Oleh: Hatib Rachmawan
Dosen Universitas Ahmad Dahlan
Fordem.id – Demo mahasiswa sering kali menjadi sinar di tengah gelapnya realitas sosial-politik Indonesia. Sebuah tulisan di Kompas.id oleh Sukidi menggarisbawahi peran gerakan mahasiswa dalam mengkritisi kebijakan pemerintah yang semakin menunjukkan keanehan. Namun, seperti biasa, respons dari kelompok pro-pemerintah selalu sama: tudingan bahwa mahasiswa telah ditunggangi oleh kelompok oposisi yang tidak mendapat tempat di kabinet. Pola ini terus berulang—status quo selalu berusaha merusak idealisme mahasiswa dengan narasi konspiratif. Lebih dari itu, buzzer pemerintah pun siap bergerak, membangun framing di media agar opini publik dapat dikendalikan. Tinggal menunggu waktu.

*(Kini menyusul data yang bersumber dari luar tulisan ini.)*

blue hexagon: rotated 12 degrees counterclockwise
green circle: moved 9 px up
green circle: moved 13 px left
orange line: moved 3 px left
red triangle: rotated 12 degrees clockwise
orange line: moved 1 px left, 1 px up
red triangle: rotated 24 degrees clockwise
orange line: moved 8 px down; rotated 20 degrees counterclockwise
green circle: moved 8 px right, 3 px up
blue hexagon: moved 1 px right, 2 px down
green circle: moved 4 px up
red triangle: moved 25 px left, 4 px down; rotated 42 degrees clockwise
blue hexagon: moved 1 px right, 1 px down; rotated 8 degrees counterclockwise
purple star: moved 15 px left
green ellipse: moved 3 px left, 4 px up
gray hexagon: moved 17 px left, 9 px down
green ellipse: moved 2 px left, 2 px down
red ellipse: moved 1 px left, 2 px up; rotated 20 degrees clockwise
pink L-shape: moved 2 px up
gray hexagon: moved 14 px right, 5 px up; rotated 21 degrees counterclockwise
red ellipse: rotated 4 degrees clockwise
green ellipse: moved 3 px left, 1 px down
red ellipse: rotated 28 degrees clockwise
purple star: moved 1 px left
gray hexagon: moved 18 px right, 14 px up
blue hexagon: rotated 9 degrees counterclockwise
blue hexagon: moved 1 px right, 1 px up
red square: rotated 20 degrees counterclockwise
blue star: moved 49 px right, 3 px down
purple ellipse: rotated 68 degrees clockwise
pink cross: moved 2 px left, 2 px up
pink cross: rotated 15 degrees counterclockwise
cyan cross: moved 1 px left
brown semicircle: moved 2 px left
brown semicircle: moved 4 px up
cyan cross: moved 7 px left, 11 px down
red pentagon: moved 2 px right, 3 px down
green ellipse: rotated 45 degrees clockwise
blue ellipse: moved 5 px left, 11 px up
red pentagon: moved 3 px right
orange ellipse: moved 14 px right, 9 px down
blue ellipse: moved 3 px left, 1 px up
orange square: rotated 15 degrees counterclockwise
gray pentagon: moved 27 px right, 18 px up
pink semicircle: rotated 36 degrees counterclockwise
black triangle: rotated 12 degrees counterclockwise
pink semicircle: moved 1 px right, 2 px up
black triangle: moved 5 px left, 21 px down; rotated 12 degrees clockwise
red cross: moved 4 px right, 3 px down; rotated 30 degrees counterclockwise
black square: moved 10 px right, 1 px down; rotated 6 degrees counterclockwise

Jangan Remehkan Gerakan Mahasiswa
Generasi mahasiswa saat ini adalah native digital. Mereka tumbuh dan berkembang dalam era teknologi yang serba cepat. Daya jelajah mereka di dunia maya jauh melampaui pemahaman rata-rata pemegang kekuasaan saat ini. Mereka tak perlu kuliah satu semester untuk memahami bagaimana isu diframing dan bagaimana hoaks diproduksi. Kemampuan memilah kebenaran dari propaganda telah menjadi naluri dasar mereka.
Banyak yang menganggap mahasiswa zaman sekarang sebagai generasi rebahan—acuh dan apatis. Namun, justru dalam keheningan itu tersimpan sinyal bahaya bagi penguasa. Jika mereka turun ke jalan, itu bukan sekadar aksi spontan, melainkan sebuah pertanda bahwa ada sesuatu yang begitu besar telah mengusik kenyamanan mereka. Keadaan ini seharusnya menjadi alarm bagi pemerintah.
Di dunia maya, netizen Indonesia sudah terkenal sebagai yang paling vokal dan radikal dalam membangun opini. Jika mereka bergerak, perubahan bukan sekadar kemungkinan, melainkan keniscayaan. Gelombang kekecewaan yang awalnya hanya terlihat di jalanan bisa dengan cepat membesar menjadi badai yang mengguncang stabilitas kekuasaan.
Kebijakan Pemerintah yang Mengoyak Keadilan
Di tengah kecamuk ini, kebijakan pemerintah terus mengikis kepercayaan publik. Rasa keadilan seakan menjadi barang langka yang semakin sulit ditemukan. Sakitnya begitu nyata, dada semakin sesak.
Lihatlah bagaimana pengusaha kecil di sektor susu dikejar pajak, sementara koruptor justru mendapat vonis ringan. Bandingkan dengan nasib seorang pencuri ayam yang harus menerima hukuman berat dan kekerasan aparat. Di mana letak keadilannya? Bagaimana mungkin hukum bisa berjalan dengan dua wajah yang berbeda—satu tumpul ke atas, tetapi tajam ke bawah?
Di lapangan, aparat penegak hukum tampak lebih sibuk membela kepentingan elite ketimbang rakyat. Hal ini tentu berdampak langsung pada indeks kepercayaan publik terhadap institusi negara yang semakin menurun drastis.
Ironisnya, di tengah ketidakpuasan yang semakin membesar, pemerintah justru mengalihkan perhatian dengan isu populis. Program seperti petani milenial dengan gaji Rp10 juta atau Makan Bergizi Gratis (MBG) tampak lebih seperti gimmick daripada solusi nyata. Wacana-wacana ini tidak lebih dari sekadar upaya meredam kegelisahan publik dengan janji-janji manis yang sulit direalisasikan.
Sampai Kapan?
Pertanyaannya kini, sampai kapan Indonesia akan terus seperti ini? Apakah kita akan terus membiarkan generasi muda kehilangan harapan, hingga akhirnya memilih untuk pergi dan membangun masa depan di negeri lain? Apakah harus menunggu bangsa ini benar-benar kehilangan potensi terbaiknya sebelum ada perubahan yang nyata?
Gelapnya negeri ini bukan sekadar akibat dari kebijakan yang salah arah, tetapi juga karena ketidakpedulian kita untuk terus bersuara. Mahasiswa telah memberikan sinyalnya. Masyarakat pun merasakan dampaknya. Maka, pilihan ada di tangan kita: terus diam dalam kegelapan atau bersama-sama menyalakan kembali cahaya keadilan?